File: hs_bridge/FPGA_Execution/fpga_controller.py:191-236

def clear(n_internal, simDump=False, coreID=0):
    """This function clears the membrane potentials on the fpga."""
    coreBits = np.binary_repr(coreID, 5) + 3*'0'

    for i in range(int(np.ceil(n_internal / ng_num))):  # ng_num = 16 neurons/group
        commandTail = np.array([0]*55 + [int(coreBits, 2), 3], dtype=np.uint64)
        numCol = 16  # 16 columns (neuron groups)
        clearCommandList = []

        for column in range(numCol):
            # Build clear command for this neuron group
            clearCommandList.append(
                np.concatenate([clear_address_packet(row=i, col=column), commandTail])
            )

        clearCommand = np.concatenate(clearCommandList)
        exitCode = dmadump.dma_dump_write(clearCommand, len(clearCommand), ...)

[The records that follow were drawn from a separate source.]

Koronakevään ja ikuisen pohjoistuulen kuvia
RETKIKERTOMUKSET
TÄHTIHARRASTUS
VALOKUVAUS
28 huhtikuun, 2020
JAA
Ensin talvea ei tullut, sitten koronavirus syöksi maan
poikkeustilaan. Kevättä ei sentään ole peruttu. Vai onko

This sends opcode 0x03 commands to internal_events_processor.v, which writes zeros to all URAM addresses.

What happens in hardware:

// internal_events_processor.v receives clear command
always @(posedge aclk450) begin
    if (clear_cmd) begin
        // For each neuron in this group
        uram_addr <= neuron_row;
        uram_we <= 1'b1;
        uram_din <= 72'b0;  // Write all zeros
    end
end

This zeroes the membrane potential for all neurons. After this, every neuron starts with V=0.

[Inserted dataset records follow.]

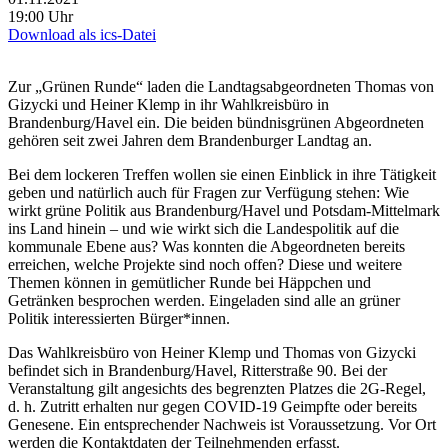
19:00 Uhr
Download als ics-Datei
Zur „Grünen Runde“ laden die Landtagsabgeordneten Thomas von
Gizycki und Heiner Klemp in ihr Wahlkreisbüro in
Brandenburg/Havel ein. Die beiden bündnisgrünen Abgeordneten
gehören seit zwei Jahren dem Brandenburger Landtag an.
Bei dem lockeren Treffen wollen sie einen Einblick in ihre Tätigkeit
geben und natürlich auch für Fragen zur Verfügung stehen: Wie
wirkt grüne Politik aus Brandenburg/Havel und Potsdam-Mittelmark
ins Land hinein – und wie wirkt sich die Landespolitik auf die
kommunale Ebene aus? Was konnten die Abgeordneten bereits
erreichen, welche Projekte sind noch offen? Diese und weitere
Themen können in gemütlicher Runde bei Häppchen und
Getränken besprochen werden. Eingeladen sind alle an grüner
Politik interessierten Bürger*innen.
Das Wahlkreisbüro von Heiner Klemp und Thomas von Gizycki
befindet sich in Brandenburg/Havel, Ritterstraße 90. Bei der
Veranstaltung gilt angesichts des begrenzten Platzes die 2G-Regel,
d. h. Zutritt erhalten nur gegen COVID-19 Geimpfte oder bereits
Genesene. Ein entsprechender Nachweis ist Voraussetzung. Vor Ort
werden die Kontaktdaten der Teilnehmenden erfasst.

Summary: Complete Initialization Flow#

User Python Code:
  network = CRI_network(target="CRI")
       ↓
hs_api validates network
       ↓
hs_bridge.network.__init__()
       ↓
fpga_compiler generates HBM data:
  - Axon pointers array
  - Neuron pointers array
  - Synapses array
       ↓
dmadump.dma_dump_write() sends data via PCIe:
  - Host allocates DMA buffer in RAM
  - Host sends Memory Write TLPs to FPGA
  - Data flows: Host RAM → PCIe → FPGA PCIe Endpoint → pcie2fifos.v → Input FIFO
       ↓
command_interpreter.v parses commands:
  - Opcode 0x02 → HBM write
  - Routes data to hbm_processor
       ↓
hbm_processor.v writes to HBM:
  - AXI4 transaction to HBM controller
  - Physical DRAM write (activate → write → precharge)
       ↓
fpga_controller.write_parameters_simple():
  - Sends opcode 0x04
  - Programs n_inputs, n_outputs
       ↓
fpga_controller.write_neuron_type():
  - Sends opcode 0x08
  - Programs threshold, neuron model, leak
       ↓
fpga_controller.clear():
  - Sends opcode 0x03
  - Zeros all URAM (membrane potentials)
       ↓
FPGA is now initialized:
  ✓ HBM contains network structure (pointers, synapses, weights)
  ✓ URAM cleared (all neurons at V=0)
  ✓ Network parameters programmed (threshold, neuron model)
  ✓ Ready to receive inputs and execute

Time elapsed: Typically 10-100 milliseconds depending on network size

  • Small network (our example): ~10 ms

  • Large network (millions of synapses): ~100 ms

  • Dominated by PCIe transfer time for large synapse arrays


Conclusion#

Network initialization is a one-time compilation and transfer process that transforms your high-level Python network definition into a physical configuration in the FPGA’s memory hierarchy. Once initialized:

  • HBM stores the network structure (connections and weights) - this doesn’t change during execution

  • URAM stores neuron states (membrane potentials) - this updates every timestep

  • BRAM stores input patterns (which axons are firing) - this changes every timestep

In the next chapter, we’ll see how this initialized network comes to life when we send inputs and execute timesteps.